Beni de şaşırttı. İtiraf edeyim. Ak Parti’nin tek başına iktidar olabileceğine inanıyordum ancak oy oranını % 44 olarak tahmin etmiştim seçimlerden önce.
Seçmen, sokaktaki insan kendisine biçilmeye çalışılan elbiseleri denemedi bile...
Özerklik ilanı adı altındaki provaları buruşturdu ve çöpe attı öncelikle. Teröre, silaha ve Cihangir şımarıklığına ne kadar önemli bir mesafe koyduğunu görmüş olduk Kürt seçmenlerin.
Batıdaki seçmenin de an az ülkenin doğusundaki oy verenler kadar milliyetçi temelli partilere prim vermediğinin fotoğrafı çekildi.
En önemli sonuç budur.

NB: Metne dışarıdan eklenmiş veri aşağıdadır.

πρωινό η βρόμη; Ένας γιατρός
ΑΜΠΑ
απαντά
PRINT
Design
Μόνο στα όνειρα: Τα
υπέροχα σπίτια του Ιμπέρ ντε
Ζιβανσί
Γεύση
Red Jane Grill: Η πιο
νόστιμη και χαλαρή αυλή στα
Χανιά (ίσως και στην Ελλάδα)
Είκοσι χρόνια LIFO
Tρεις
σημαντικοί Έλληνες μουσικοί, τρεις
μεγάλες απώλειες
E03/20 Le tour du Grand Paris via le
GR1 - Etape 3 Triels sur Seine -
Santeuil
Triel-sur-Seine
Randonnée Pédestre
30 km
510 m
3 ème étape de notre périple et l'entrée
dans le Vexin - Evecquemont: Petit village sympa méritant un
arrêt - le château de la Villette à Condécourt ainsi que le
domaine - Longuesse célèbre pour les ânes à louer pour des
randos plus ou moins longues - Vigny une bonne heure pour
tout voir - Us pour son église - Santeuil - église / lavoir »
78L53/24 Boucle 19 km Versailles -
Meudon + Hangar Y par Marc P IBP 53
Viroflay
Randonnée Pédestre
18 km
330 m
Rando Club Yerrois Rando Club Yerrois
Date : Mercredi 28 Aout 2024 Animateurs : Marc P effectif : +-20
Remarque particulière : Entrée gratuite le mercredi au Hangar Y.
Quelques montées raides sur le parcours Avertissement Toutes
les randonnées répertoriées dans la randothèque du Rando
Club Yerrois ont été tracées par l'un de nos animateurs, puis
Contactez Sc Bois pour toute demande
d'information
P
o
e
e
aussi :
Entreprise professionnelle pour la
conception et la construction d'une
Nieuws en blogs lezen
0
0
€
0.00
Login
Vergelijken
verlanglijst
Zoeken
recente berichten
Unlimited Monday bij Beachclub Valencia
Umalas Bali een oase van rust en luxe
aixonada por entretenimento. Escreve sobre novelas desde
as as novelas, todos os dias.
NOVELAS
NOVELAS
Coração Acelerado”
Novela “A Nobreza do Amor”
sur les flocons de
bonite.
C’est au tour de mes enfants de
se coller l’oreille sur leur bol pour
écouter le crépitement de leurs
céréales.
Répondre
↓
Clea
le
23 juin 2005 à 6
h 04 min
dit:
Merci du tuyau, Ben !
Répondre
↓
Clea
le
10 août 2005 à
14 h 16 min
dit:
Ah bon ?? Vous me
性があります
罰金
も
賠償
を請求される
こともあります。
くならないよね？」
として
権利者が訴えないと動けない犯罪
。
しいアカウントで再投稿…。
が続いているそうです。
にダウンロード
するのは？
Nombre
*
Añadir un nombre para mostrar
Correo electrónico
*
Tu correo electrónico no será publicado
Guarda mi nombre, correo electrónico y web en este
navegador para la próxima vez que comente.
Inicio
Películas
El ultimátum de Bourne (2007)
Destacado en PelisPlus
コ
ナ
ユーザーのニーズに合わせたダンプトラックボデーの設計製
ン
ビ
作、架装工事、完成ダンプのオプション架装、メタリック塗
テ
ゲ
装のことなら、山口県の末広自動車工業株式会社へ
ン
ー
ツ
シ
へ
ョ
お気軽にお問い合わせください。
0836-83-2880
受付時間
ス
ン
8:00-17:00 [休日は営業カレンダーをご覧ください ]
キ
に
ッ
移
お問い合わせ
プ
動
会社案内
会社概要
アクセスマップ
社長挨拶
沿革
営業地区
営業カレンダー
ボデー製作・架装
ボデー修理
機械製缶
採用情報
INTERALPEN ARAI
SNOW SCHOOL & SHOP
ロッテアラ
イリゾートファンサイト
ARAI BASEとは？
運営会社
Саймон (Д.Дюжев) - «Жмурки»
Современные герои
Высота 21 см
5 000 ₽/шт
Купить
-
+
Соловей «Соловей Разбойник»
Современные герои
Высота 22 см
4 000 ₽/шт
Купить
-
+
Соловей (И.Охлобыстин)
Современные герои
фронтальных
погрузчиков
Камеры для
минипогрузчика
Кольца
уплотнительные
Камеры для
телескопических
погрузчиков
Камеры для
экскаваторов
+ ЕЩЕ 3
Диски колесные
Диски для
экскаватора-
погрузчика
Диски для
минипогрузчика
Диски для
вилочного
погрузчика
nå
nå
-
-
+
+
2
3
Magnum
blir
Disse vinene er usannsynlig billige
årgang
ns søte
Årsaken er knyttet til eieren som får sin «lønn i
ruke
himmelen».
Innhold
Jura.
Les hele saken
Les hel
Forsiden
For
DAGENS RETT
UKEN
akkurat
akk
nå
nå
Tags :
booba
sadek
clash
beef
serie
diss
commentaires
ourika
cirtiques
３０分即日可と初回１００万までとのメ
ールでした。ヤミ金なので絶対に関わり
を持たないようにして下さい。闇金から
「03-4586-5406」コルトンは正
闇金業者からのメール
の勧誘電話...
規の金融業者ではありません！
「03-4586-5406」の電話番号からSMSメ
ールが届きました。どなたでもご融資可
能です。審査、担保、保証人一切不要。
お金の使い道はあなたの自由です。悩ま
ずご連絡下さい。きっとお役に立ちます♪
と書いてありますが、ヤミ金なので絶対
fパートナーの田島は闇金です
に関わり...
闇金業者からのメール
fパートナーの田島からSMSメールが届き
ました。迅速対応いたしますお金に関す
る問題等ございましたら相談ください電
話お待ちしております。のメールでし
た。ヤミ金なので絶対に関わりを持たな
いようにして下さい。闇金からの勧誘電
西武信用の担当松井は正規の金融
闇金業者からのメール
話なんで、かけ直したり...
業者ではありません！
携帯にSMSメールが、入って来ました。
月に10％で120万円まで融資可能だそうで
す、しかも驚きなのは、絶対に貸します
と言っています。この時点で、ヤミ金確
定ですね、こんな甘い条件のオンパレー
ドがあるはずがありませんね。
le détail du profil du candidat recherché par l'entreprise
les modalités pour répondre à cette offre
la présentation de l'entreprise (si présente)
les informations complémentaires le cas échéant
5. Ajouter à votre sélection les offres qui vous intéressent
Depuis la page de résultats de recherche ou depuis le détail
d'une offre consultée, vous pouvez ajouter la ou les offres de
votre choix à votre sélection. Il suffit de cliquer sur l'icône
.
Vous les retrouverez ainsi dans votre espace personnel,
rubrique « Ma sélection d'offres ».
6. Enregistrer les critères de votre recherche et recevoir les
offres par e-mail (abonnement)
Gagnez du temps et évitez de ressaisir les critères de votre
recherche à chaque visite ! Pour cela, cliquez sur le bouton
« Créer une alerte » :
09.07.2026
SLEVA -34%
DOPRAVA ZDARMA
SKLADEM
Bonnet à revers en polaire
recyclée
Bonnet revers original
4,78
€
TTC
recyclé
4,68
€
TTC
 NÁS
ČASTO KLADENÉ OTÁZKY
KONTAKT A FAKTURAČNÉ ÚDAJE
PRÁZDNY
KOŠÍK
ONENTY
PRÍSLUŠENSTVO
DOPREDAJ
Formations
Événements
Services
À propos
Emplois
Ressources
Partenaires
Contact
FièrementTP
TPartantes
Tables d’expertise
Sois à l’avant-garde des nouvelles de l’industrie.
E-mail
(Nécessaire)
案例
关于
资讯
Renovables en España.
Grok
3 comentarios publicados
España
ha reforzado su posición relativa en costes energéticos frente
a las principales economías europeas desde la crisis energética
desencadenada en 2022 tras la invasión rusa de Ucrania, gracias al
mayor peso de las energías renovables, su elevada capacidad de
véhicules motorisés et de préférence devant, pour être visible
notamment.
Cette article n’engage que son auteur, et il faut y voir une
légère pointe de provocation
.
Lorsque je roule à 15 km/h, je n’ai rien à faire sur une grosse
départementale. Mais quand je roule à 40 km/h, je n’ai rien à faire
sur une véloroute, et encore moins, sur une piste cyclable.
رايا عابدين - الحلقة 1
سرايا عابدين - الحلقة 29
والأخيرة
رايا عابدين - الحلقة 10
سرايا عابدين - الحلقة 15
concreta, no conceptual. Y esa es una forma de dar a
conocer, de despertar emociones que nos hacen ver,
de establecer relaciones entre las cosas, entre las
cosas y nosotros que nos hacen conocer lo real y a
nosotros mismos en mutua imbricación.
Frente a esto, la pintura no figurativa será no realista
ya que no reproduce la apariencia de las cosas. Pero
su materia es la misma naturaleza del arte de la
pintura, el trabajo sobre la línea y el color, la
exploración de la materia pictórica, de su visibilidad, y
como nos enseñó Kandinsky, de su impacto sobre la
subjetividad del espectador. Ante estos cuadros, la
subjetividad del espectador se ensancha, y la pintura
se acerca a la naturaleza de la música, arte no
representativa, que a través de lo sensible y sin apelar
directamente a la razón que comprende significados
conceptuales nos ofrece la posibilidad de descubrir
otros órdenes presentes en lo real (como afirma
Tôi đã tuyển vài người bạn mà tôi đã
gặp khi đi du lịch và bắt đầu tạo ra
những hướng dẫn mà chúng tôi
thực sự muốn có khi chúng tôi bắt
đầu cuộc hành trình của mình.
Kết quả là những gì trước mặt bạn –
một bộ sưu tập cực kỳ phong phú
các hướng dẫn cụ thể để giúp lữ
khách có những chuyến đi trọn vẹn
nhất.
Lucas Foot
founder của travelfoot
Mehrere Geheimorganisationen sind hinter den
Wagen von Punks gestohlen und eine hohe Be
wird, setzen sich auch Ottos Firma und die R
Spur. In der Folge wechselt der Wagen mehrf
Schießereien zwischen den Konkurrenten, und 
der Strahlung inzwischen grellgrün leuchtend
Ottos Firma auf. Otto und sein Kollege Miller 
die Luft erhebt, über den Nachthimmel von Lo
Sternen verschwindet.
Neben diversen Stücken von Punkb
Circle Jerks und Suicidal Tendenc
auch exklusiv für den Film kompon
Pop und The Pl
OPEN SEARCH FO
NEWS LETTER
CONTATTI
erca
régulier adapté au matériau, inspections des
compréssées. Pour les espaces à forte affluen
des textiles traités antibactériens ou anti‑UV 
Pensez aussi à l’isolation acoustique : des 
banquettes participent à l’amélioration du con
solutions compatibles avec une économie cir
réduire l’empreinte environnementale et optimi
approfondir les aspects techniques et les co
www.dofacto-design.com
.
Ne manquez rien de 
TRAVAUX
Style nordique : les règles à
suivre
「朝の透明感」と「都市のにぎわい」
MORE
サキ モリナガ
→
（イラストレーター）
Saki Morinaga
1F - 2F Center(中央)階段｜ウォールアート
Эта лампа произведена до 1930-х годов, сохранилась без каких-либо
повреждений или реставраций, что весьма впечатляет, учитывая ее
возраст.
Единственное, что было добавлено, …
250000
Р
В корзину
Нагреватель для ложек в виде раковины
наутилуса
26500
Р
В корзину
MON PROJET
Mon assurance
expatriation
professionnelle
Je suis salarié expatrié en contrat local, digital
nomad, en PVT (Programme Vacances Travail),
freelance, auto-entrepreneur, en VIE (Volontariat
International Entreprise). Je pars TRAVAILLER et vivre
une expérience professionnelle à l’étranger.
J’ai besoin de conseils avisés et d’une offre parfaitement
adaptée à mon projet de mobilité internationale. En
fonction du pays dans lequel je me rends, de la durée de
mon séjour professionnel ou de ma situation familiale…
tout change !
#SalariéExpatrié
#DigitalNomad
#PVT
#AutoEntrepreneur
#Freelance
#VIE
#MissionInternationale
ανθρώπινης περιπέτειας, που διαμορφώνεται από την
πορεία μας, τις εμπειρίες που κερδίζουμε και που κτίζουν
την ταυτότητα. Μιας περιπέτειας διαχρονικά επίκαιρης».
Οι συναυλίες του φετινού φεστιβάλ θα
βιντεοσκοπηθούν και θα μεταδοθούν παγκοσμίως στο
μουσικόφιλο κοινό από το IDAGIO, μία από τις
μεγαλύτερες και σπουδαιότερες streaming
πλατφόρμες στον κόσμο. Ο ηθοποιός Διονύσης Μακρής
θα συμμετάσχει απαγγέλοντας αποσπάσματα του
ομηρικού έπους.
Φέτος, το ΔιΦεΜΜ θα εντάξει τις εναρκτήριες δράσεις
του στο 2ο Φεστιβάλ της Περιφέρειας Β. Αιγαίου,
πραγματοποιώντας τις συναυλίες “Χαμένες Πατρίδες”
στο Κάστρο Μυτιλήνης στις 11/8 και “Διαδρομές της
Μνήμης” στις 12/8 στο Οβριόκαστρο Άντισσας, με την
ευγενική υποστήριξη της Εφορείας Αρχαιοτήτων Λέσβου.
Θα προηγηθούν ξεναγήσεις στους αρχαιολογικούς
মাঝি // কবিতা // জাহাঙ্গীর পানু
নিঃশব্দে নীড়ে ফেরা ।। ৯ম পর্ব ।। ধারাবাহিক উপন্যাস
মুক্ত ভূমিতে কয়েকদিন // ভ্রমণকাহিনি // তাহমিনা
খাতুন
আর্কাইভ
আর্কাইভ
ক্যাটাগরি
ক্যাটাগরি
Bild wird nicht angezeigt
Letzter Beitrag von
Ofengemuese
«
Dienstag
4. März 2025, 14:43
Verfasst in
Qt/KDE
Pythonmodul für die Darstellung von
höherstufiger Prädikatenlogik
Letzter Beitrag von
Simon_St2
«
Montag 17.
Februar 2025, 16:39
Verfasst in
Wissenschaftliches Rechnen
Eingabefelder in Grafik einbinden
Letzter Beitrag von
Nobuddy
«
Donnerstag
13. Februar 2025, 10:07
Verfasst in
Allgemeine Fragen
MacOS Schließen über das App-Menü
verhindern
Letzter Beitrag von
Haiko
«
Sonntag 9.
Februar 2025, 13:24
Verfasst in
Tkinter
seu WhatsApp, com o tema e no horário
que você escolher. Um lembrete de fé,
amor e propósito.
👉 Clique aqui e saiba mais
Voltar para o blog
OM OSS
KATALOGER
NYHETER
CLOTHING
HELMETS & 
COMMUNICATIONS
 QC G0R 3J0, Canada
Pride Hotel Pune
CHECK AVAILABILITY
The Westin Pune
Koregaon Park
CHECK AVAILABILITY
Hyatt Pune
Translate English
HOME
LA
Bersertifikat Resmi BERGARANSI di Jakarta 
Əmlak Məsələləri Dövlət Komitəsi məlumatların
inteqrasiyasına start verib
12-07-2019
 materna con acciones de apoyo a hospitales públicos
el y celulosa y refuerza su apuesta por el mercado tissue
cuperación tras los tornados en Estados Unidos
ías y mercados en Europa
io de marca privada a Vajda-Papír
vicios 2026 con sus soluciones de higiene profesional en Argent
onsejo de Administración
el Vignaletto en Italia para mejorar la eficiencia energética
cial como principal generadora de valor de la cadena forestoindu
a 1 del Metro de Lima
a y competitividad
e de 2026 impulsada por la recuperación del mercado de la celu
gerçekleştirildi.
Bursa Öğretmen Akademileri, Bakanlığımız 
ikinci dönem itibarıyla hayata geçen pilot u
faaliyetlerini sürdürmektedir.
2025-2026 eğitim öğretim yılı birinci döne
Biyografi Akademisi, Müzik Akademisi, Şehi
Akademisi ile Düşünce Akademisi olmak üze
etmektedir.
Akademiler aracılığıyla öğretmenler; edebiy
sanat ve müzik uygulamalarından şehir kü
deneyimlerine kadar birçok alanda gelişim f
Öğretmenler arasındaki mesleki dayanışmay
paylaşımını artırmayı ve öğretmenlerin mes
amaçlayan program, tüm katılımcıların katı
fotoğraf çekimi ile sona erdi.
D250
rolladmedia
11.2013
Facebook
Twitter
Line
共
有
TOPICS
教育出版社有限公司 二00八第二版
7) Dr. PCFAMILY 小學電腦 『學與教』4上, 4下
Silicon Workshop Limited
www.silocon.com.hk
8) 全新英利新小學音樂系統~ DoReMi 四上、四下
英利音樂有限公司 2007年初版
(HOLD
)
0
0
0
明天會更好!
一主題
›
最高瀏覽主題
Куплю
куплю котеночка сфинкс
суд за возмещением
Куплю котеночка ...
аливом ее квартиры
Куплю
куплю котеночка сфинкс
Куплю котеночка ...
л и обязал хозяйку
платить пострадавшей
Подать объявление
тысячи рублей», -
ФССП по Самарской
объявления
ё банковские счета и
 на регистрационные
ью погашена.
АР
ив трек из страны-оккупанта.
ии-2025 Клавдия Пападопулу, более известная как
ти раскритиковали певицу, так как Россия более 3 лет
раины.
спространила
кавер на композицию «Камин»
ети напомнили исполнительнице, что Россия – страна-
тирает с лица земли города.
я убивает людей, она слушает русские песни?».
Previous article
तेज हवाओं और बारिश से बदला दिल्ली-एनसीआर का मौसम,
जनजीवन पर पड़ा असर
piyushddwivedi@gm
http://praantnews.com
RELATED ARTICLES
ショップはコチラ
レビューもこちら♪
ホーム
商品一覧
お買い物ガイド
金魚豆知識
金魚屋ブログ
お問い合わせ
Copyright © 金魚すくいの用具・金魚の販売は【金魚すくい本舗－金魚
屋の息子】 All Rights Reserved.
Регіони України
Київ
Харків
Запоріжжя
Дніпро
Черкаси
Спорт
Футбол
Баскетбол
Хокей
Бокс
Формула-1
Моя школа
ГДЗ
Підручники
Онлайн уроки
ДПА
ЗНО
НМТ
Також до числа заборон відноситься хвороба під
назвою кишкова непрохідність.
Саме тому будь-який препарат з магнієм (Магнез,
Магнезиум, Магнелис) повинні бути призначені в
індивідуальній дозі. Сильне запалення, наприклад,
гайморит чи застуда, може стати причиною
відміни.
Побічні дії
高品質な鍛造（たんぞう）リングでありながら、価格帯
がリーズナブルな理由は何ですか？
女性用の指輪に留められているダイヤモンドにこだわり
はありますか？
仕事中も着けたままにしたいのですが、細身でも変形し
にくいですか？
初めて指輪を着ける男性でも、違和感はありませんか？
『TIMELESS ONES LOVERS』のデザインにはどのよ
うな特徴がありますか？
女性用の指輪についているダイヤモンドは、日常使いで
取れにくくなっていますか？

Altını çizelim.
İstikrar, ekonomide güven ve siyasette süreklilik istendiği mesajı verildi 1 Kasım seçimlerinde.
Genelde bu tespitler yapılırken, Fransa’nın ünlü Le Monde gazetesi, Avrupa’daki snob çevrelerin yaklaşımını yansıtır bir şekilde bakın nasıl bir “tespit”te bulunuyor başyazısında.
Yazıya “Erdoğan’ın otoriter yönetimini sürdürme araçları bulduğu” başlığı atılırken, seçimlerin “korku iklimi” çerçevesinde gerçekleştiği öne sürülüyor.
Yazının çerçevesi “endişe” vurgusu üzerine kurulmuş.